**DOCUMENT EXTRACT**
- Opening Delimiter -

* Auditory Preparation conversation with children storytelling (sequencing) poetry (rhymes and finger plays) auditory discrimination listening skills identifying sounds
* Visual Preparation recognizing patterns matching and sorting
* Motor Preparation eye to hand coordination strengthening of the hand manuscript writing
* Analysis phonogram sounds blends
* Reading on Word Level phonics reading in context
* Correct Expression vocabulary of objects, attributes, and actions
* Function of Words beginning writing noun and verb identification (introduced)
"Mathematics - The Montessori mathematical materials isolate each concept and introduce it to the child in a concrete form using manipulative equipment. Children first learn to associate each numerical symbol with the proper quantity. The child progresses one step at a time to a more abstract understanding of the concepts of arithmetic. The Mathematics Lessons consist of:
* Numeration counting numerals 1-9 recognition of numerals
* The Decimal System decimal introduction association of place values understanding the concept of 10
* Linear Counting visual recognition of 1-1000 teens, tens, and 100 identification counting with materials
* Four Operations decimal system: introduces concepts of four operations golden beads: units, tens, hundreds, thousands addition, multiplication, subtraction, division
* Abstraction: The Bridge after manipulating the golden beads for operations work, the child becomes ready to recognize the symbolic value of the stamp material
* Memorization actual memorization of the complete tables does not begin until the elementary level-these activities are intended to provide exploration of numbers/quantities while also providing numerous opportunities for repetition and engaging the mind for memory
"Science - Science is a hands-on activity and in addition to the work on the shelves that includes biology, botany, zoology, and physical science. The children have organized time outdoors to study nature. Montessori classes work on small gardens, window boxes, or tubs in which flowers and vegetables can be grown. Other things include:
* Differentiation between living and non-living things.

- Closing Delimiter -

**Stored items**

- Opening Delimiter -

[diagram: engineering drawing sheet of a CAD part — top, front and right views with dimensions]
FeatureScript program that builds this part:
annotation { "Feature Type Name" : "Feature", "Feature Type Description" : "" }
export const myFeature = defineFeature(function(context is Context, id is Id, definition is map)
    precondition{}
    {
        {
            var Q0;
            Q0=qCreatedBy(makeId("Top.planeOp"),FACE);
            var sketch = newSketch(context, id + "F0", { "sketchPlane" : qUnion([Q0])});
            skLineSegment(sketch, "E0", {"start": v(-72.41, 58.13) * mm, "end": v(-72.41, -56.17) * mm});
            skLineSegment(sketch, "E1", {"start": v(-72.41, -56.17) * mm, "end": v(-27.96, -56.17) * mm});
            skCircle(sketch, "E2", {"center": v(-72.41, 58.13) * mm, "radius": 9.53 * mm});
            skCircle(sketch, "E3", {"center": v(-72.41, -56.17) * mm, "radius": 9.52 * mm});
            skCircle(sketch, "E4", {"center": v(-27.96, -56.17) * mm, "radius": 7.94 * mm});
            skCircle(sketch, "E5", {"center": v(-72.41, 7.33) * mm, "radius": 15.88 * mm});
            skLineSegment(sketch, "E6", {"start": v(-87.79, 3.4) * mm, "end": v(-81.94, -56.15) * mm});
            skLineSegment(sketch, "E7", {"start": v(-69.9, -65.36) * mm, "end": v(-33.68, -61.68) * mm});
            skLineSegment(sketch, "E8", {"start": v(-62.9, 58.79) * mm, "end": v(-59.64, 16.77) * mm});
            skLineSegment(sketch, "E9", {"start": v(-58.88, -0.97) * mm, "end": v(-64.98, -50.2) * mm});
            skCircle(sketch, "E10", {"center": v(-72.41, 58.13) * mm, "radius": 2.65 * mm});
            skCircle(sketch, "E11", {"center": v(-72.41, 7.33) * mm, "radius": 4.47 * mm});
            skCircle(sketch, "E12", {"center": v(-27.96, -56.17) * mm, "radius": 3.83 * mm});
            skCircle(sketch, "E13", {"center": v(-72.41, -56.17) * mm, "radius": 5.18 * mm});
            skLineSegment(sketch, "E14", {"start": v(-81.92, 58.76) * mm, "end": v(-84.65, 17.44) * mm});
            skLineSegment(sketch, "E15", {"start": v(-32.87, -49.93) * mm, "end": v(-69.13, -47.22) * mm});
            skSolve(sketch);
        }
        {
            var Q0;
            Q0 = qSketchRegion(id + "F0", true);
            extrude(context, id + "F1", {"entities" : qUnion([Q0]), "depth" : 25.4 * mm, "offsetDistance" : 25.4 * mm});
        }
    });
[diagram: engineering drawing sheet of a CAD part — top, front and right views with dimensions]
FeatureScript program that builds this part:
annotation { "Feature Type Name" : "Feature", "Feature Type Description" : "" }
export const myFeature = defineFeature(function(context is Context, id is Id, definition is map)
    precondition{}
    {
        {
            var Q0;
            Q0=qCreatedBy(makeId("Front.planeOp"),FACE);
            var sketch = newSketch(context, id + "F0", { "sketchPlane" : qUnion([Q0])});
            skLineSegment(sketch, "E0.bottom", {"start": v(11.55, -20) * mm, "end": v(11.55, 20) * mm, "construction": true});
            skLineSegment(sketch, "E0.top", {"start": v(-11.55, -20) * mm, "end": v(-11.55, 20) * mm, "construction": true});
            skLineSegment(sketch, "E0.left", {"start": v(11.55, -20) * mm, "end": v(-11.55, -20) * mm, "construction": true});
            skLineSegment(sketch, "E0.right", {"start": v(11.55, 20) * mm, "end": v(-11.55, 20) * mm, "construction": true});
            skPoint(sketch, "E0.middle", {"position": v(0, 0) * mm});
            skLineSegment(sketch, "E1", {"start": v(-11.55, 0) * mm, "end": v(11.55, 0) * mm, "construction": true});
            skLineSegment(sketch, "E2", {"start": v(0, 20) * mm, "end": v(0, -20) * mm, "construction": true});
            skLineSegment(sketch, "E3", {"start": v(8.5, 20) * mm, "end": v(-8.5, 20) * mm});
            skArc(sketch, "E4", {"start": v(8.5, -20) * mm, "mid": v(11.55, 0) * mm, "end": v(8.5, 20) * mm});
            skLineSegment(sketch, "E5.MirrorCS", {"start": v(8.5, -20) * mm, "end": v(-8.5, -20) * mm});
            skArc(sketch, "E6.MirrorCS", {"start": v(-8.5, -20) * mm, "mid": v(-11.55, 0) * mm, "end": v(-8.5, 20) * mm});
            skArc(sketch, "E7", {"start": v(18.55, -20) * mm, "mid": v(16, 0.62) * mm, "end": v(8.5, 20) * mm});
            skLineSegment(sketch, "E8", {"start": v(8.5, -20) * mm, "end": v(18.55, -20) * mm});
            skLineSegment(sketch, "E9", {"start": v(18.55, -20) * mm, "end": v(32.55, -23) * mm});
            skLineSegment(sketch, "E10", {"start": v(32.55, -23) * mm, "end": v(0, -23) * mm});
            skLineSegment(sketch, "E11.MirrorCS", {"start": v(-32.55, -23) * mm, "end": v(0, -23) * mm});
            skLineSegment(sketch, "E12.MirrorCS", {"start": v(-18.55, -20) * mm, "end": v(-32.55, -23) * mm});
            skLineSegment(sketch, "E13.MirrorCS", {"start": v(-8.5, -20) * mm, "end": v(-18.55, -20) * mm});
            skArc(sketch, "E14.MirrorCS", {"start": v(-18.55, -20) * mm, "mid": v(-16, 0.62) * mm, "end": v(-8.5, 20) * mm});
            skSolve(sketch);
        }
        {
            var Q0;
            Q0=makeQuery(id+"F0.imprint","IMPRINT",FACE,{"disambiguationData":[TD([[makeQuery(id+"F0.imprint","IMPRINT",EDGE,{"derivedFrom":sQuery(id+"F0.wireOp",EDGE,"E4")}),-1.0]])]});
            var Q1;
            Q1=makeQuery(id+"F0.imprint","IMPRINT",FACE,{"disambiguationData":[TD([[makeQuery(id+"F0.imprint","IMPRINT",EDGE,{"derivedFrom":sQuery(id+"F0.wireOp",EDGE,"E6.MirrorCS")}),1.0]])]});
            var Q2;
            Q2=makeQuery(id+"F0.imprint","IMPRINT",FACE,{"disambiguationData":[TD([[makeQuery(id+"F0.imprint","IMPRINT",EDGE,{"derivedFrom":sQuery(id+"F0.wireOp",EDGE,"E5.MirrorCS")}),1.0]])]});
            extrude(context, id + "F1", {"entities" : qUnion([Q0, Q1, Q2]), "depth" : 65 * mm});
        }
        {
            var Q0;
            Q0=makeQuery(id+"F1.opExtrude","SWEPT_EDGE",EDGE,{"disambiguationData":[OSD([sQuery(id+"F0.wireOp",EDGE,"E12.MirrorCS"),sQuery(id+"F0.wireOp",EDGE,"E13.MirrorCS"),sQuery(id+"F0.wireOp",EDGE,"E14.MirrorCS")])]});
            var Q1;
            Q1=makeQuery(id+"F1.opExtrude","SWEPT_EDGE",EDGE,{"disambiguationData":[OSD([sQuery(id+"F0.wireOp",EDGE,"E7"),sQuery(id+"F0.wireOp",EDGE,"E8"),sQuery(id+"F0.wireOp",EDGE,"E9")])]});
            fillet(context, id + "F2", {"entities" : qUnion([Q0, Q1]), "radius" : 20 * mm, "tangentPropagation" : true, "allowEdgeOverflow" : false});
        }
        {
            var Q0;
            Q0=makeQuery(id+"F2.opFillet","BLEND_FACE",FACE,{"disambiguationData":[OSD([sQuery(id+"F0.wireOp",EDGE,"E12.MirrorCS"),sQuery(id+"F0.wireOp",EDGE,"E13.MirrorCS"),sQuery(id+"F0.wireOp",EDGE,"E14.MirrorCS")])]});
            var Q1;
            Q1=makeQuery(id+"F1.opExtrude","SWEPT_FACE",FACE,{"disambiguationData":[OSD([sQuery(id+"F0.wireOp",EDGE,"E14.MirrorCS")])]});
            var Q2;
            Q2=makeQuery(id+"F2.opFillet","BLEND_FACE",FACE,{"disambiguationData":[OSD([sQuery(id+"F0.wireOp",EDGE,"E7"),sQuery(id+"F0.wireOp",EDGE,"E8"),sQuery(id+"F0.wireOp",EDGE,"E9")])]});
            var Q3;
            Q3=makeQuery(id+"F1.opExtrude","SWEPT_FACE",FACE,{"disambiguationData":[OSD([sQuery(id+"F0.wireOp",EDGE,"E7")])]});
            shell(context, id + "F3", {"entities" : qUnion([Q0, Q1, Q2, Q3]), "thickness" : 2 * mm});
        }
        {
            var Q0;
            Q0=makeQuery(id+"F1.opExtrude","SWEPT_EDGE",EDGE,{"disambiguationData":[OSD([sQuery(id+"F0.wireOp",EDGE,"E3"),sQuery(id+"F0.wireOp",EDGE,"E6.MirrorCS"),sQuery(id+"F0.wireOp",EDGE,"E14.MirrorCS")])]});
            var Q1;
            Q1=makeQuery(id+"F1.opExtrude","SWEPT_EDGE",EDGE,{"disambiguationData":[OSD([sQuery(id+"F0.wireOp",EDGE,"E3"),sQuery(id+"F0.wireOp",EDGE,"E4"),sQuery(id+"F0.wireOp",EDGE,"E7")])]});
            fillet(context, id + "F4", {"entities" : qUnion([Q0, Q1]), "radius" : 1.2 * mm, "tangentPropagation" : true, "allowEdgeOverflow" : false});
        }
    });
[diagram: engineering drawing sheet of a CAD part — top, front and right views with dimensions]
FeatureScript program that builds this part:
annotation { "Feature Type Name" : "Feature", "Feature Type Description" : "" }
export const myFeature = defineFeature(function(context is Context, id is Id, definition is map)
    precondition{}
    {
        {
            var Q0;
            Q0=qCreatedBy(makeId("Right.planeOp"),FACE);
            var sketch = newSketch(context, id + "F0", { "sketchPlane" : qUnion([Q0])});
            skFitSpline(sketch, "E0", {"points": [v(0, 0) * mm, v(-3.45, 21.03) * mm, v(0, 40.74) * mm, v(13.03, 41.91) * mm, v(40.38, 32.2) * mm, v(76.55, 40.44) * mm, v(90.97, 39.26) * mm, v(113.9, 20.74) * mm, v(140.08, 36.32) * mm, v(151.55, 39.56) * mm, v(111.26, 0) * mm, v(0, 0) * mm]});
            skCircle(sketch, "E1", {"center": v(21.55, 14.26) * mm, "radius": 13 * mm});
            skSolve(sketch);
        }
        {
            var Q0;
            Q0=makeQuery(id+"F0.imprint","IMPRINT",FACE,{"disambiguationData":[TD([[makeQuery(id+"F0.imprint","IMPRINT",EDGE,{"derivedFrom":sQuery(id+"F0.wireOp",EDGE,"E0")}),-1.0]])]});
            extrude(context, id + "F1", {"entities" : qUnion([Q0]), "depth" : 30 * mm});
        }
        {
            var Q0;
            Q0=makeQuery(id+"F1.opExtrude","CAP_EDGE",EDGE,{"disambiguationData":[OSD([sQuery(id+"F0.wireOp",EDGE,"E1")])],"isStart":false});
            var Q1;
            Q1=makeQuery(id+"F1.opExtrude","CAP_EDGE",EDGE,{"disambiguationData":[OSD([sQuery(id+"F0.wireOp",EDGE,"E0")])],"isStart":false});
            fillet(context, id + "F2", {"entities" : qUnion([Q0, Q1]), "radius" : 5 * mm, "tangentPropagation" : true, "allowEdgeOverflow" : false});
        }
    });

- Closing Delimiter -

**REQUIREMENT**
Go on with the Montessori curriculum outline, starting after its last line.

**RESPONSE BOX**
* Differentiation between animals and plants; basic characteristic
* First puzzles representing the biological parts of flowers, root systems and trees, along with the anatomical features of common animals. These are first used by very young children and puzzles, then as a means to learn the vocabulary, then are related to photos and/or the "real thing," then traced onto paper, and finally with labels as a reading experience.
* Nomenclature Cards
* Botany: identifying, naming and labeling the parts of plants, trees, leaves, roots and flowers.
* Zoology: identifying, naming and labeling the external parts of human beings, insects, fish, birds and other animals.
"Geography - This area contains puzzle maps of the World and its continents. Children have the opportunity to learn the names, flags and location of countries. There is a heavy emphasis on the cultural aspects and parents are encouraged to share their culture and customs in the classroom.
* The Primary Globes (Age 3-5): specially prepared for the very young child that isolate single concepts of globe study - how land and water are shown, and the corresponding shapes of the continents that they learned from the puzzle maps.
* The Puzzle Maps (Age 3-7): These are specially made maps in the forms of intricate, color-coded, wooden jigsaw puzzles representing the continent, the countries of each continent, and the states of the U.S. They are presented to the children at an early age, and are at first enjoyed simply as challenging puzzles. As soon as the children can read, they begin to lay the puzzle pieces out and place the appropriate name labels to each as a reading and geography exercise.
* Land and Water Formations: materials designed to help the very young child understand basic land and water formations such as island, isthmus, peninsula, strait, lake, cape, bay, archipelago, etc.
* Transference to maps: Introduction to written names and various forms of maps, along with early study of the flora, fauna, landscapes and people of the continents."